I guess that’s it. For now!


  1. Rose says:

    It’s a good sign that we’d have a lot of overlap. I’d go with Calvino’s Cosmicomics as well as (but maybe not instead of) If on a winter’s night a traveler. If I get through one more Dark Tower book (well, and then another when there is another) and the Dick and Howard works, I’ll be through your shelf! But I have a feeling this is not the sort of shelf that has an end.

    — 7 July 2004 at 5:48 pm (Permalink)

  2. Dave Intermittent says:

    Welcome back you two….

    I’m always surprised that Swanwick isn’t held in higher regard. Iron Dragon was just a sucker punch of a book, over and over again.

    — 7 July 2004 at 7:13 pm (Permalink)

  3. Rose says:

    I think that’s my favorite of his (at least now). Steven read it for a class last fall and I followed suit, and I’ve since read Bones of the Earth, Vacuum Flowers, In the Drift, and Stations of the Tide.

    Have you read any China Mieville? I was pushed to read his stuff and Jeff Noon’s books by that same class, and I enjoyed both in very different ways.

    — 7 July 2004 at 7:42 pm (Permalink)

  4. Dave Intermittent says:

    Swanwick’s Faust is also good; haven’t found a copy yet of Vacuum Flowers.

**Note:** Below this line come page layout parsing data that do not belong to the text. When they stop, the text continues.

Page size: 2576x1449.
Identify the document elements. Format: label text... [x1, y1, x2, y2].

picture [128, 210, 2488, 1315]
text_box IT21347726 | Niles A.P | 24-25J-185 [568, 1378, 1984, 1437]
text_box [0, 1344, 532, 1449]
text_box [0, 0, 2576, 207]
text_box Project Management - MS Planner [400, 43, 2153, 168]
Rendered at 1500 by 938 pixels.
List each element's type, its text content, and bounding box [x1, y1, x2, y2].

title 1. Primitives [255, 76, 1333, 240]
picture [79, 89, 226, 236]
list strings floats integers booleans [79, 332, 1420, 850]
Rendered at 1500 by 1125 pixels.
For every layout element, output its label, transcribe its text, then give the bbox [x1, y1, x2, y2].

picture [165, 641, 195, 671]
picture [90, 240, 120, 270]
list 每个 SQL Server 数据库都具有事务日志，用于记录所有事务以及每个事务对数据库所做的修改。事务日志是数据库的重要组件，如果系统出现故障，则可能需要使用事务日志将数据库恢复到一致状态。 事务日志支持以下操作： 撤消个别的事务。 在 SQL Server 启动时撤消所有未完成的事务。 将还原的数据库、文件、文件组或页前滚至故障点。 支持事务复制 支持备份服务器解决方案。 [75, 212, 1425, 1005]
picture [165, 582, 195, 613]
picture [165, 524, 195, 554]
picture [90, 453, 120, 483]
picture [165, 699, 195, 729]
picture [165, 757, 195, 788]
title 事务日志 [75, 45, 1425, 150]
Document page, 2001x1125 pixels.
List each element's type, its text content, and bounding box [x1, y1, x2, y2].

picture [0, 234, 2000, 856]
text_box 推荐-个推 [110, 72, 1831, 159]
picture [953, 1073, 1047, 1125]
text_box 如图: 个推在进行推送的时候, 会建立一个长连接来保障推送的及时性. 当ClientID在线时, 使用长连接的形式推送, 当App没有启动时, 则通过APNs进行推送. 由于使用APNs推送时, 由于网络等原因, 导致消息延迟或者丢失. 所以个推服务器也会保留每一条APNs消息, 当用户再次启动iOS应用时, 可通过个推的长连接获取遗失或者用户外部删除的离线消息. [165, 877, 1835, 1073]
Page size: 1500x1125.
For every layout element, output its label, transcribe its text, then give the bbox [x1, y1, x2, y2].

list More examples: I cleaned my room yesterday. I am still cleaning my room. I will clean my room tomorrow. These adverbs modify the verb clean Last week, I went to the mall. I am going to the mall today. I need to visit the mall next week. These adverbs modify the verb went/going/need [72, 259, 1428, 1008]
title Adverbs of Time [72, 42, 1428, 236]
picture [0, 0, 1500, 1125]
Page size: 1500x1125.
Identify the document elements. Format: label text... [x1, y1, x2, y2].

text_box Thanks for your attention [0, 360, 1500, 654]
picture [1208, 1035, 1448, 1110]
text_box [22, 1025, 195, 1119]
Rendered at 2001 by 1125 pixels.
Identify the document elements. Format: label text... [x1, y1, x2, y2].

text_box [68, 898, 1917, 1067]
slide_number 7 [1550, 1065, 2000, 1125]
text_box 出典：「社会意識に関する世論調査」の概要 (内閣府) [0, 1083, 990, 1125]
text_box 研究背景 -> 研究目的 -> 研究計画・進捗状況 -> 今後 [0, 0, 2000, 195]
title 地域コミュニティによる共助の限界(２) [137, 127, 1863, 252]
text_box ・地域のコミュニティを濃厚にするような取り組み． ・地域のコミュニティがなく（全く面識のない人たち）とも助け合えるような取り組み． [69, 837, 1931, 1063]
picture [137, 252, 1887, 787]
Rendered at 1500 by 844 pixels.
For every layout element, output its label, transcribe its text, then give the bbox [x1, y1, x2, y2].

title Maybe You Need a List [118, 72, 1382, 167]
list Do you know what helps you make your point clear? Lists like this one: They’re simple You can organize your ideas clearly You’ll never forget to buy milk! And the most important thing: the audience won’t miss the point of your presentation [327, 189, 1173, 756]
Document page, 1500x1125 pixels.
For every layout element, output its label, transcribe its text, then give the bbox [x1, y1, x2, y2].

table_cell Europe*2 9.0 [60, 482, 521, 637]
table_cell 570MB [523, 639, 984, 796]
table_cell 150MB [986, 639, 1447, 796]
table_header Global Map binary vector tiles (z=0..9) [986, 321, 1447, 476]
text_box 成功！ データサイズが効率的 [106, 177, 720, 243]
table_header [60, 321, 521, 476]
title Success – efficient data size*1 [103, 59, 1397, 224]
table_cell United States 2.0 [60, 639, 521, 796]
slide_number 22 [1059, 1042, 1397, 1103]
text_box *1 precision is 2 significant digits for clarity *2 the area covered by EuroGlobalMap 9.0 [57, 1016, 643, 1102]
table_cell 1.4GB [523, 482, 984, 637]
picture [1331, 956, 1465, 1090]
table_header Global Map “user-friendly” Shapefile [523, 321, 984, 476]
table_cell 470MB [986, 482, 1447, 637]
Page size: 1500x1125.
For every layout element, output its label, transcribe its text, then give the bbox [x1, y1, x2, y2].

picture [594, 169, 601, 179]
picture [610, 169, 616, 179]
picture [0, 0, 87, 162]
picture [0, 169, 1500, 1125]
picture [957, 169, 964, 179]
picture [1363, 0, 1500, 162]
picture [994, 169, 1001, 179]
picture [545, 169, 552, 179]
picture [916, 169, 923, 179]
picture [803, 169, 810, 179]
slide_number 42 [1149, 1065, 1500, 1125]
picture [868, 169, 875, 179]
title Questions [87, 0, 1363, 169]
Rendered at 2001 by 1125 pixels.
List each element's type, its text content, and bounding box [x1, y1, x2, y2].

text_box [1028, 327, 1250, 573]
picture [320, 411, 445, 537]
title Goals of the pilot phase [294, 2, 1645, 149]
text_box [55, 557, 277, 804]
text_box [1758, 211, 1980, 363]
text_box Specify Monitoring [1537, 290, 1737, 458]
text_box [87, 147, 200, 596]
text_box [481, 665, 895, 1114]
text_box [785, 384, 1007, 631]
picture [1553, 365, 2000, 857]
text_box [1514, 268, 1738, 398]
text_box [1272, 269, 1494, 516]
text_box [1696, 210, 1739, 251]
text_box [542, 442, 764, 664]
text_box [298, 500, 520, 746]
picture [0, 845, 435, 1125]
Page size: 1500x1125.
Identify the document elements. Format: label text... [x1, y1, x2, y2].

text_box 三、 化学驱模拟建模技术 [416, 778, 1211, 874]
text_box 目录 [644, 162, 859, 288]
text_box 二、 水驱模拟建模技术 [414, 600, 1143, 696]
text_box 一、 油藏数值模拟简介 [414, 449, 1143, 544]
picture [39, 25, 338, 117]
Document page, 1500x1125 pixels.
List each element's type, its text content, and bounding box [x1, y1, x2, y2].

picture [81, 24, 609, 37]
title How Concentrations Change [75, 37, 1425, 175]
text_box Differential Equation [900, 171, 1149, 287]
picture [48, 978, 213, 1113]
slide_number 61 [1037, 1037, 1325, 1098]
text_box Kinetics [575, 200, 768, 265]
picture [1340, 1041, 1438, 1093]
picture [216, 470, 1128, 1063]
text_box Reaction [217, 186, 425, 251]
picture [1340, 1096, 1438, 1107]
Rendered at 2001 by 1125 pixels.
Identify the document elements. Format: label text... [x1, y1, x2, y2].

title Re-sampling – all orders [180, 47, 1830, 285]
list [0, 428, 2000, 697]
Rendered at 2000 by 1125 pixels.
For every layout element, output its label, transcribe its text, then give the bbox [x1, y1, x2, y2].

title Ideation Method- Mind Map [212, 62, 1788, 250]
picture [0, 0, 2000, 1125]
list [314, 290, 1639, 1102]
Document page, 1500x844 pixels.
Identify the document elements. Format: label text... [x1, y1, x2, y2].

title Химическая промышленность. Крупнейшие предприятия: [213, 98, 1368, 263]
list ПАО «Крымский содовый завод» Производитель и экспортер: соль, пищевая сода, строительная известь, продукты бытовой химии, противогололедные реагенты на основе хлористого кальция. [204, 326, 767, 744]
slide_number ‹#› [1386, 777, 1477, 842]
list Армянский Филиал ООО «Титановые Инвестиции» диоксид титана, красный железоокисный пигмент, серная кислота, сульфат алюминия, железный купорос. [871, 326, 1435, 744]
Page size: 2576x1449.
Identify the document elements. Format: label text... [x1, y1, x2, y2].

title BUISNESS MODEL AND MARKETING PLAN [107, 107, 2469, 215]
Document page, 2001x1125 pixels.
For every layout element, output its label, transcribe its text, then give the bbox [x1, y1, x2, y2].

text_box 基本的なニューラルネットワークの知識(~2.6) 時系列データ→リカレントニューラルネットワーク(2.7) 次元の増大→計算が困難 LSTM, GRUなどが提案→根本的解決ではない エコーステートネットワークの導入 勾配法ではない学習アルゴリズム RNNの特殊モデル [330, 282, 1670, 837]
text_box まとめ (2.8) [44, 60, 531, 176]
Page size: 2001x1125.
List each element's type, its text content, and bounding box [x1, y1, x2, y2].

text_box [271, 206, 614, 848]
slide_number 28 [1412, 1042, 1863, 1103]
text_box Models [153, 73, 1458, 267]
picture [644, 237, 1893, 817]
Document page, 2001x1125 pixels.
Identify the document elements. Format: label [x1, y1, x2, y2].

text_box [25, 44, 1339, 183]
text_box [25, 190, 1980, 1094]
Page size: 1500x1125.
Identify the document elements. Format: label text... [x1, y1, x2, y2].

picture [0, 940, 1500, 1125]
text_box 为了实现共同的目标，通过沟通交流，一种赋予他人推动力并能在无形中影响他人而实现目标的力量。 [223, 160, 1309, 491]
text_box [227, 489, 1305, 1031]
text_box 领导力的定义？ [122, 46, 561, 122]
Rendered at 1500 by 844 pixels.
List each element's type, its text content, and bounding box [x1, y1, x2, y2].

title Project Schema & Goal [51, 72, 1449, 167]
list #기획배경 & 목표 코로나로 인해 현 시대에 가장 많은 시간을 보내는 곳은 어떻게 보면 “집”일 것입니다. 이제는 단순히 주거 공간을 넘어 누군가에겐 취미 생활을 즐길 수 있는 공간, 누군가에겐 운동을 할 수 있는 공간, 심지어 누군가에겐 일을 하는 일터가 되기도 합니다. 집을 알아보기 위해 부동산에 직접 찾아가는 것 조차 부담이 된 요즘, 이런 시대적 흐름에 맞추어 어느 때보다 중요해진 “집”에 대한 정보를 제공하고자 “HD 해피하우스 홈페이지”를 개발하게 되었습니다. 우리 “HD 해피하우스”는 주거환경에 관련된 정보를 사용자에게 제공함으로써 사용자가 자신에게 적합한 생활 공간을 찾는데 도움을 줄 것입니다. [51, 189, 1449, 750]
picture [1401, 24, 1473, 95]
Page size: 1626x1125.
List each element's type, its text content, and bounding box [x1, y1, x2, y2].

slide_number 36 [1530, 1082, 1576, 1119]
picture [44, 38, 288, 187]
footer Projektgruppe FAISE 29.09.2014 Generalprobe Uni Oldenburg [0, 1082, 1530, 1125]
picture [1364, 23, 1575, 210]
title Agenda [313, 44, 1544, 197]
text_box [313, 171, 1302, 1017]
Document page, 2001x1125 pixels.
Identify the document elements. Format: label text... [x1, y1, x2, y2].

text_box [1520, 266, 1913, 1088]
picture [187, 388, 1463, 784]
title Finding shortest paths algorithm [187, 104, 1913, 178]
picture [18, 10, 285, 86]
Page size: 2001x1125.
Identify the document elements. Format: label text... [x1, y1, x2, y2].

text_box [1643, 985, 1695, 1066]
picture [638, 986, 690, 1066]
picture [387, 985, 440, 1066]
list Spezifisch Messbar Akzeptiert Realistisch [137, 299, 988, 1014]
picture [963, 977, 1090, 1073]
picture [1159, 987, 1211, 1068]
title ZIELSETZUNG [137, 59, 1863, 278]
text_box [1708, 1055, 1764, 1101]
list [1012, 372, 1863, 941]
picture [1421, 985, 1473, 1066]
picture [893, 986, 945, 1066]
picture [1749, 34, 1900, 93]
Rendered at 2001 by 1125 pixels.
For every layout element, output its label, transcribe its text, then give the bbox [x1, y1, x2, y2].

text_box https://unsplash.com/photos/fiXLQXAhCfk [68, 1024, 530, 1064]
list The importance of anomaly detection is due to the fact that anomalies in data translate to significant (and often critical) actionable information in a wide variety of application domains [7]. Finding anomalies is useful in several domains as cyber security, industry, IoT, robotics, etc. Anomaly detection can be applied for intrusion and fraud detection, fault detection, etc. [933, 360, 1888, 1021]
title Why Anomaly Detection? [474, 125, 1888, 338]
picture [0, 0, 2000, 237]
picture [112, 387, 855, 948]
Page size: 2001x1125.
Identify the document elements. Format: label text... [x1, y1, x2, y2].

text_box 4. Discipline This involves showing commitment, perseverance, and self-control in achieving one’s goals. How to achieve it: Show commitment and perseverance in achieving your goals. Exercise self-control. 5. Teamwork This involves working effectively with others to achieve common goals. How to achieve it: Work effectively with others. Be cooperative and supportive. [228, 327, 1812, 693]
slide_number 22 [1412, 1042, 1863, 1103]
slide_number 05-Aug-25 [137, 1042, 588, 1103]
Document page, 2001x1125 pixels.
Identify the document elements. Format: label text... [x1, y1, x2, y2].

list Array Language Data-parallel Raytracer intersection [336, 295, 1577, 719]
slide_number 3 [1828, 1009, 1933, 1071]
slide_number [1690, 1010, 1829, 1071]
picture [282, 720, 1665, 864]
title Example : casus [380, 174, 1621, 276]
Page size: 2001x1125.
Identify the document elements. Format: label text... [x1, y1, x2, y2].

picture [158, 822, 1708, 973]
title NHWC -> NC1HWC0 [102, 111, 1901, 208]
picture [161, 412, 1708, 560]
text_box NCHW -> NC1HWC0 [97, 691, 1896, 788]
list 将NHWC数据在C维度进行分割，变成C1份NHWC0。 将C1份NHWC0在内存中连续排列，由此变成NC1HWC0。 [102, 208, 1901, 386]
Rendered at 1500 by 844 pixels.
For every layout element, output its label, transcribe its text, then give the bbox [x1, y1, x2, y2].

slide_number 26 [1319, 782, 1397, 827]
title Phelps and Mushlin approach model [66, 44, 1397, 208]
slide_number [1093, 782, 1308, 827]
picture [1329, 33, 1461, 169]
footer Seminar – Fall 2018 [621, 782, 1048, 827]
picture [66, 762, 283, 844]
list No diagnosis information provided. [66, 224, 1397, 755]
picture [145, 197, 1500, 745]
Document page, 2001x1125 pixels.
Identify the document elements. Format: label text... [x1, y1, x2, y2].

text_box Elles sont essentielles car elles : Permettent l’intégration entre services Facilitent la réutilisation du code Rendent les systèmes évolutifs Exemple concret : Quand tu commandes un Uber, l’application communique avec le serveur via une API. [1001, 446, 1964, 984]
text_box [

    I have read Mieville; King Rat and Perdido. I’m bringing the Scar along with me on vacation, but may or may not get to it. It’s sort of far down in the batting order. Noon? Read and enjoyed Vurt, very much. I’ve been meaning to pick up Automated Alice, but haven’t gotten around to it yet.

    Sounds like an interesting class; what else was on the syllabi?

    — 7 July 2004 at 10:56 pm (Permalink)

  5. Steven says:

    The scariest thing about IDD is the note of hope at the end. You don’t know if Jane will finally be happy, if she’ll fall into the same old traps, if she’s really free from her self-made prison as she seems to be—and not knowing is liberating (for Jane, at least, who’s finally done with others telling her story for her) and terribly frightening.

    Now, let’s see, the books for the class were: The Golden Compass, Voyage to Arcturus (obscure post-World War I gnostic fantasy by David Lindsay), The Iron Dragon’s Daughter, The Bloody Chamber, Vurt, The Mount,Towing Jehovah, Perdido Street Station, some Borges stories. We also watched the movies The Dark Crystal, The Adventures of Baron Munchhausen, Wings of Desire.